Response 2: Added 2 references – Lee et al 2025 and Chitty et al 2025 – these were accidently removed during editing

Comment 3: Lines 130 -131: “They can also express CD25 and convert ATP into Adenosine, restricting the availability of nutrients for T cells.” The ralation between the CD25 antigen and ATP metabolism should be explained.

Response 3: Expanded the relationship between CD25 and ATP metabolism by adding the following sentences at Line 131.
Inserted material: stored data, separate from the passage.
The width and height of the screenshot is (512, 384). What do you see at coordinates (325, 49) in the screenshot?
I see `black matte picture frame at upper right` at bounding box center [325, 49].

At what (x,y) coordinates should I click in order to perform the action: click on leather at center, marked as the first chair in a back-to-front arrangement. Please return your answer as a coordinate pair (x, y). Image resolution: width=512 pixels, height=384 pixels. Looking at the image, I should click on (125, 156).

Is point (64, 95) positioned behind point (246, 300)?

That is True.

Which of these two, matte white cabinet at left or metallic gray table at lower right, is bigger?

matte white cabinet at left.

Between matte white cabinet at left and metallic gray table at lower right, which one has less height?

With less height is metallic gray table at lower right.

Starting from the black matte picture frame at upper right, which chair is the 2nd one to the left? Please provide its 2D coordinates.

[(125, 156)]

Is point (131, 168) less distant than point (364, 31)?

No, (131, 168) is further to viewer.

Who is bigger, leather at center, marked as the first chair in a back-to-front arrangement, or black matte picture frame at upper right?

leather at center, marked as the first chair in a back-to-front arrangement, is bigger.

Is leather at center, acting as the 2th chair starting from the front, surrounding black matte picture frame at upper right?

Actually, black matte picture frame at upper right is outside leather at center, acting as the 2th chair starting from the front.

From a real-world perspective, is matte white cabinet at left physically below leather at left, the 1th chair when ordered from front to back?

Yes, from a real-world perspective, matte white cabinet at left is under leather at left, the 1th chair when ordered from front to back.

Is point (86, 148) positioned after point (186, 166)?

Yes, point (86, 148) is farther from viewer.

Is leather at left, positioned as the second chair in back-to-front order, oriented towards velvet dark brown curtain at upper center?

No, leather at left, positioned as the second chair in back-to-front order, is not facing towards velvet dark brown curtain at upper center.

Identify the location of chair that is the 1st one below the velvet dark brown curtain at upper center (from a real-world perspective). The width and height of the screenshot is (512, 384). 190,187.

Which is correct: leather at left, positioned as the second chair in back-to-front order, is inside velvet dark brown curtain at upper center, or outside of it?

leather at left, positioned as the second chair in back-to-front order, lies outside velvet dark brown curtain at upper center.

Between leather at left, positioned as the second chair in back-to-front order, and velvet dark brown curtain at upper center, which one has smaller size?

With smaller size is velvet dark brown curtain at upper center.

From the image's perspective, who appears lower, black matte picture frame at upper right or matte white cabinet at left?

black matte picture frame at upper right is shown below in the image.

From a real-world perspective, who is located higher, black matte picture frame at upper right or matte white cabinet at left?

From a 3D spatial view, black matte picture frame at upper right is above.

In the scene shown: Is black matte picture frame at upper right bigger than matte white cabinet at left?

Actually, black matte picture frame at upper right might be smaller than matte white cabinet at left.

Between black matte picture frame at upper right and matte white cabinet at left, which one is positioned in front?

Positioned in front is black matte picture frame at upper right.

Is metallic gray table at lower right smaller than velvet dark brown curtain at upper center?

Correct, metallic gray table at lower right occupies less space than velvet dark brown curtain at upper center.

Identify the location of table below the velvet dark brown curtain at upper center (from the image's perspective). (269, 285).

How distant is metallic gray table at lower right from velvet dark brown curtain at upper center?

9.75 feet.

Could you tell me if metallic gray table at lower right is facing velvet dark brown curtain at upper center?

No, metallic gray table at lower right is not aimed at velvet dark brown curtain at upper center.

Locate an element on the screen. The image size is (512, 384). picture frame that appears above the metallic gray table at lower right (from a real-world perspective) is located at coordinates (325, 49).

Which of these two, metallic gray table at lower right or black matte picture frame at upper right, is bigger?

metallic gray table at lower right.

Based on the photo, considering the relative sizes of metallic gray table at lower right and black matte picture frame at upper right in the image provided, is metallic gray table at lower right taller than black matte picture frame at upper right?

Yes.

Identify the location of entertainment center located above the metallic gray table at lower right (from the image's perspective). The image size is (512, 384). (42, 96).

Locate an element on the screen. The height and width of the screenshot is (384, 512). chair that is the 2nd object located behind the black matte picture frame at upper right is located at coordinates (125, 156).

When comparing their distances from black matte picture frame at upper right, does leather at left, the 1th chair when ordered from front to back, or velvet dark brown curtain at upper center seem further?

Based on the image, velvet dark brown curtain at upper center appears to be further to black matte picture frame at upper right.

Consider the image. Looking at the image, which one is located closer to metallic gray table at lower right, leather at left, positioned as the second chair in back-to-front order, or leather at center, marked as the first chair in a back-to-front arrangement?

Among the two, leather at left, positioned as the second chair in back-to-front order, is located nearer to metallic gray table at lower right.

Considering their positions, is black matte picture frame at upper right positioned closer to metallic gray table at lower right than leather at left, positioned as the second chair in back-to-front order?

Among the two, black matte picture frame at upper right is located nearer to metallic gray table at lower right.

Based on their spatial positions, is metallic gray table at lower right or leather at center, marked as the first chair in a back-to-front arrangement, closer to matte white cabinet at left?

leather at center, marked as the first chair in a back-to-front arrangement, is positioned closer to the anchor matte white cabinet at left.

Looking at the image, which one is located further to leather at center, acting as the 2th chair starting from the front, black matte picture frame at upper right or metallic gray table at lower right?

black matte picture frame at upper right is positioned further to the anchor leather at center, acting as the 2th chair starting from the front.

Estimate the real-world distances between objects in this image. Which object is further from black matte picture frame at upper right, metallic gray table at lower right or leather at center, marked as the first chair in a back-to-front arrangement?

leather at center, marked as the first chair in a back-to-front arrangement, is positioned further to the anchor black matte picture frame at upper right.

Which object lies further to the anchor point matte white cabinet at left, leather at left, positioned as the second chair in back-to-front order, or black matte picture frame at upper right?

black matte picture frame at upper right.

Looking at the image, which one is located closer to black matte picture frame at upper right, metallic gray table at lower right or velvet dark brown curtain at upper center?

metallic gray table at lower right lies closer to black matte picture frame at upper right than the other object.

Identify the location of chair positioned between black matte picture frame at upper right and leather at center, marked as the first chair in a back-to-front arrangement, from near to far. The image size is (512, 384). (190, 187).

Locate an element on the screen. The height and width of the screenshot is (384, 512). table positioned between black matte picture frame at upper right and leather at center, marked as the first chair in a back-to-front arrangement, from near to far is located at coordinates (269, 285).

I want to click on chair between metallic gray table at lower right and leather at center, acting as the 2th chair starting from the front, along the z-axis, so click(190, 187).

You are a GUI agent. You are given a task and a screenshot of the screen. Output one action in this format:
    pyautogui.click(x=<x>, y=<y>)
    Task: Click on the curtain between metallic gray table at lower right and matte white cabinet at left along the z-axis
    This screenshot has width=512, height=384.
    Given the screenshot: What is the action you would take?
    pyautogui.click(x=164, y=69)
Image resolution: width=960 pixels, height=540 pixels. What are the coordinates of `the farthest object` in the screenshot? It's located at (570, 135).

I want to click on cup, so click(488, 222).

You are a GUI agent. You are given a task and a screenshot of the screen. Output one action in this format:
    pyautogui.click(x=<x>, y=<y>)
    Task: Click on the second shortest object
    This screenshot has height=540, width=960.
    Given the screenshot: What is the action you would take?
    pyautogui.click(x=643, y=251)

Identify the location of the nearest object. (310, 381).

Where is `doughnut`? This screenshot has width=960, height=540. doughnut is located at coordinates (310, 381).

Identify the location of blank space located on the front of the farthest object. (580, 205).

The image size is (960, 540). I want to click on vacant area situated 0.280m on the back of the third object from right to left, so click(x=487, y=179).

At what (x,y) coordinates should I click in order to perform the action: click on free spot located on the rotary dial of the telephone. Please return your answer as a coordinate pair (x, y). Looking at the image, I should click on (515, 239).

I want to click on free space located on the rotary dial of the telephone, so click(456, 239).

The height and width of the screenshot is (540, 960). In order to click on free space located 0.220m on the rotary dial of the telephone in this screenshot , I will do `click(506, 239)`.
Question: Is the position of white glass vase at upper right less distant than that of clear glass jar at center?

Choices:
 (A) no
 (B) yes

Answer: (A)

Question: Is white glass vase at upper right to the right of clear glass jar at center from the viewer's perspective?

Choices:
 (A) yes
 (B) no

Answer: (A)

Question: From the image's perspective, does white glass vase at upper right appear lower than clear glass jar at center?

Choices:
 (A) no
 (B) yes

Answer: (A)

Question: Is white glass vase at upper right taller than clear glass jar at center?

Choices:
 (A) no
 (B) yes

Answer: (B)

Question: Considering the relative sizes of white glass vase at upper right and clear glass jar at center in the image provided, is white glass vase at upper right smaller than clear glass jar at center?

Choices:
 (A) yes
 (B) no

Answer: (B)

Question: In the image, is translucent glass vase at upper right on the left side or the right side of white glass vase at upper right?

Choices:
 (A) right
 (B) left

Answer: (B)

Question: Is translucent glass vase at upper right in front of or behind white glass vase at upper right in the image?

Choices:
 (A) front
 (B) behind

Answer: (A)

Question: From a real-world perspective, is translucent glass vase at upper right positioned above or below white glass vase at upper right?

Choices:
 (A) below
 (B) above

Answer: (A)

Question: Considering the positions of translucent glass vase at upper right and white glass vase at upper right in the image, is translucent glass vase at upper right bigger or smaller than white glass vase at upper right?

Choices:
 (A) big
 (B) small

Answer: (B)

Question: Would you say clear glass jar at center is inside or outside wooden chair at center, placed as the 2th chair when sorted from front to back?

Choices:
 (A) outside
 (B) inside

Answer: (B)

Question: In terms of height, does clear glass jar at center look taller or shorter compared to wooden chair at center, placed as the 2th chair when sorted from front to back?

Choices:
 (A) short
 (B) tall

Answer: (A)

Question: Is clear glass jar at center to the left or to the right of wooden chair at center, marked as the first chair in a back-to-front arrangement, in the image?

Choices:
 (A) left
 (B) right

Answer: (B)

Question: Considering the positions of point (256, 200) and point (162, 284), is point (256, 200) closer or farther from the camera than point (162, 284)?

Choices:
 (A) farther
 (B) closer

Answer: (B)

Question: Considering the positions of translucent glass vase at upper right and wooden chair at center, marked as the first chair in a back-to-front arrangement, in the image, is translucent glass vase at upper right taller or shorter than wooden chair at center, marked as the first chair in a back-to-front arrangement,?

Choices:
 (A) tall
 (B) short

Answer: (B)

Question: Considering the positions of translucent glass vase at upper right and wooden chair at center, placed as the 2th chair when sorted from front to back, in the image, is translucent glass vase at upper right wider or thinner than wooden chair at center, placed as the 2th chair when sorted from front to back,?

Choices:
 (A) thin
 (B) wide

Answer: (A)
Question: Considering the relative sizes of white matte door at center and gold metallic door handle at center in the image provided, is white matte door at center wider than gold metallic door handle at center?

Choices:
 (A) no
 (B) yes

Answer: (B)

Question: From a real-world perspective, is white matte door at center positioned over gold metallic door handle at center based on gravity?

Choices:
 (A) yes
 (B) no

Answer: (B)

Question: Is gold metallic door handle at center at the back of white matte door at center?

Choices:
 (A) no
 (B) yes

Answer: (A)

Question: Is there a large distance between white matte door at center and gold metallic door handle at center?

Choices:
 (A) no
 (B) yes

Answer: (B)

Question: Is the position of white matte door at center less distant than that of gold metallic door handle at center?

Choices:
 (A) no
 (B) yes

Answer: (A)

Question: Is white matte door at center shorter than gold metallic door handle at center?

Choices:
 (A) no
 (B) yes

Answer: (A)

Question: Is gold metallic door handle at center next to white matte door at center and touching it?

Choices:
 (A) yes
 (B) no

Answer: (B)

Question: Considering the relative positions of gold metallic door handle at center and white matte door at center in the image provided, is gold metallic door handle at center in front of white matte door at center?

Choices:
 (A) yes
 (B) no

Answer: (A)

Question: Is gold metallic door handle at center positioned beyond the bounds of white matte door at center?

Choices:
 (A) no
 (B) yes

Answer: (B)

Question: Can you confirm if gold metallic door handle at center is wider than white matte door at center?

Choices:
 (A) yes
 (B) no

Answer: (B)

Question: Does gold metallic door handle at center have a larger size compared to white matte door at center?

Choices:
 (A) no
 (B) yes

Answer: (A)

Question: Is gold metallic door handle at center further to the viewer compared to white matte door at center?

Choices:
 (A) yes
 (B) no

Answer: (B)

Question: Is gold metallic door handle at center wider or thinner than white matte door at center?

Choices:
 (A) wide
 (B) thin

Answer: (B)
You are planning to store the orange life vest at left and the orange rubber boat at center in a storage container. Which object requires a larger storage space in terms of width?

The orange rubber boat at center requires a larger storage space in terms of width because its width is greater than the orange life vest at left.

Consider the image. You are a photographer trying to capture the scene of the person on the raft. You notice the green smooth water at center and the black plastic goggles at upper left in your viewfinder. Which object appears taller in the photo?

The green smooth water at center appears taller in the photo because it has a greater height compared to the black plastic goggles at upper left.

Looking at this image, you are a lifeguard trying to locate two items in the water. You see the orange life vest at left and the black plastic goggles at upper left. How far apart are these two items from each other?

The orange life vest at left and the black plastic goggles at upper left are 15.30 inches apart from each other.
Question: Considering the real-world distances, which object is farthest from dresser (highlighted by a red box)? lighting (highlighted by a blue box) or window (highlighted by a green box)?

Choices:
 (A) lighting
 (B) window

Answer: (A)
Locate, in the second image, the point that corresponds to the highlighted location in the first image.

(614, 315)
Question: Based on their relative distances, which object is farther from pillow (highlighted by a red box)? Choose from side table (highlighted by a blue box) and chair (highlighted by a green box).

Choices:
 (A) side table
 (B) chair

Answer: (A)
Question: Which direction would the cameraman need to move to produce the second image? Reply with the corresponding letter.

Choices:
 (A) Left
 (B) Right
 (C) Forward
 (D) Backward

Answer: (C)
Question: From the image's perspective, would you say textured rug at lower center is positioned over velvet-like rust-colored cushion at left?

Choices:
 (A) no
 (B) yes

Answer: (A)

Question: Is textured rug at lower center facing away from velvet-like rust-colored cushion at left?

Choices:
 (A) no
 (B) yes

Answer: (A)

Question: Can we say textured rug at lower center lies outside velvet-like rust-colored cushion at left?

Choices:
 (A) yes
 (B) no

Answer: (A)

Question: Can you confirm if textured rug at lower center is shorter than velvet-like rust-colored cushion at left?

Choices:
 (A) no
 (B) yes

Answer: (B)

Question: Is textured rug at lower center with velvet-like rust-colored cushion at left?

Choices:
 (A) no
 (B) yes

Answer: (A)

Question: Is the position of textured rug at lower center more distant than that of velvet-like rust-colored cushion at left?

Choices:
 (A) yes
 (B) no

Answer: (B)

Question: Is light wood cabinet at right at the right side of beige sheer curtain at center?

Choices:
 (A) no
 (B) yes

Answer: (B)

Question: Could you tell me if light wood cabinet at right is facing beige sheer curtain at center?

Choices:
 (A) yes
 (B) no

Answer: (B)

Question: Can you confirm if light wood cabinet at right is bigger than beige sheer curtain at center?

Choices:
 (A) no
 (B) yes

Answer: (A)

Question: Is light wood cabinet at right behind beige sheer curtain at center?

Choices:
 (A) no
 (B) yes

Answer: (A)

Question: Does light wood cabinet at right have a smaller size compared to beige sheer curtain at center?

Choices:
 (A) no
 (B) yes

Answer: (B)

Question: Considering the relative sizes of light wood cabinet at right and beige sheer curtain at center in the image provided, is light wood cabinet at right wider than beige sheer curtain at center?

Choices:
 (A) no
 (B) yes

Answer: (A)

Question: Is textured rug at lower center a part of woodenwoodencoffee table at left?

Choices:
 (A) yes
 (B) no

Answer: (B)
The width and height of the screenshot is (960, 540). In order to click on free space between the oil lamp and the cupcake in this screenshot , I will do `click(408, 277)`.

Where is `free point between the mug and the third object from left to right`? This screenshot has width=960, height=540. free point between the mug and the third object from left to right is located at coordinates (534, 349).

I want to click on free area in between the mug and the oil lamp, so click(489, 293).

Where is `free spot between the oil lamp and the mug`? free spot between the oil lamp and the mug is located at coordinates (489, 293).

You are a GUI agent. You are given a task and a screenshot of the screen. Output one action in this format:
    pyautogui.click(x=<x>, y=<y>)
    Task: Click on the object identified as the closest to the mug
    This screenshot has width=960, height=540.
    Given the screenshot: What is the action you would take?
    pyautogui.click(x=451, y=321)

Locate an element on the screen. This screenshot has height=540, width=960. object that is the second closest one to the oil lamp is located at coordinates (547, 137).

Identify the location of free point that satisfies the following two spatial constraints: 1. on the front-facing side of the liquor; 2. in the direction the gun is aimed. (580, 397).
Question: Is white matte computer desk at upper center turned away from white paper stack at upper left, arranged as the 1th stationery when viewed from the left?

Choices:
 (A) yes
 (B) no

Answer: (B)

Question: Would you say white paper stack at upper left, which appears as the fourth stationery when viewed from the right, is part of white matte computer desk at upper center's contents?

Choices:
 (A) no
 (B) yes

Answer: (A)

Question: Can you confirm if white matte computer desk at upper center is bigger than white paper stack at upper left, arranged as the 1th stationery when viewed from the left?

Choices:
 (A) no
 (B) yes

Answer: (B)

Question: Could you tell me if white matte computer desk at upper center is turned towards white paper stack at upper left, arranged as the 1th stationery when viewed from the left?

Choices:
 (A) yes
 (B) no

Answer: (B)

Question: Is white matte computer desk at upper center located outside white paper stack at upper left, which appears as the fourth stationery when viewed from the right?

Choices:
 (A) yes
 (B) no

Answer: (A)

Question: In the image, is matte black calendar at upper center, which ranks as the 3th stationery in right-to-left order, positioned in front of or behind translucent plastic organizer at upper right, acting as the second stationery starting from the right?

CD25 acts as a gatekeeper for IL-2 signaling, directly shaping ATP metabolism in T cells. Effector T cells depend on CD25 to fuel glycolysis and expansion, while Tregs use constitutive CD25 expression to monopolize IL-2, sustaining oxidative phosphorylation-driven suppressive functions. This balance is central to immune regulation and a key target in immunotherapy (Brusko et al 2009, Seo et al 2024).

Comment 4: Line 133: Is the first mention of the acronym MDSC, so it meaning should be explained.

Response 4: Myeloid derived suppressor cells were first mentioned in line 125 as part of the immune milieu, I have expanded on what these cells are and their function by adding the following sentences at line 134.

with potent immunosuppressive activity that originate from the bone marrow's myeloid progenitors. They are involved in many pathological conditions, such as cancer, and work by suppressing the immune system's response, particularly T cells, and by promoting processes like tumour growth, angiogenesis, and metastasis. MDSCs are being studied as potential therapeutic targets in cancer treatment. (Wang et al 2020).

Comment 5: Lines 140 – 142: “AMs are also capable of secreting angiogenic factors including VEGF, MCP-1, MIP-1a and MIP-2a, which promote infiltration of other immunosuppressive cells.” References are lacking.

Response 5: Added reference – Basak et al 2023, Huang et al 2024.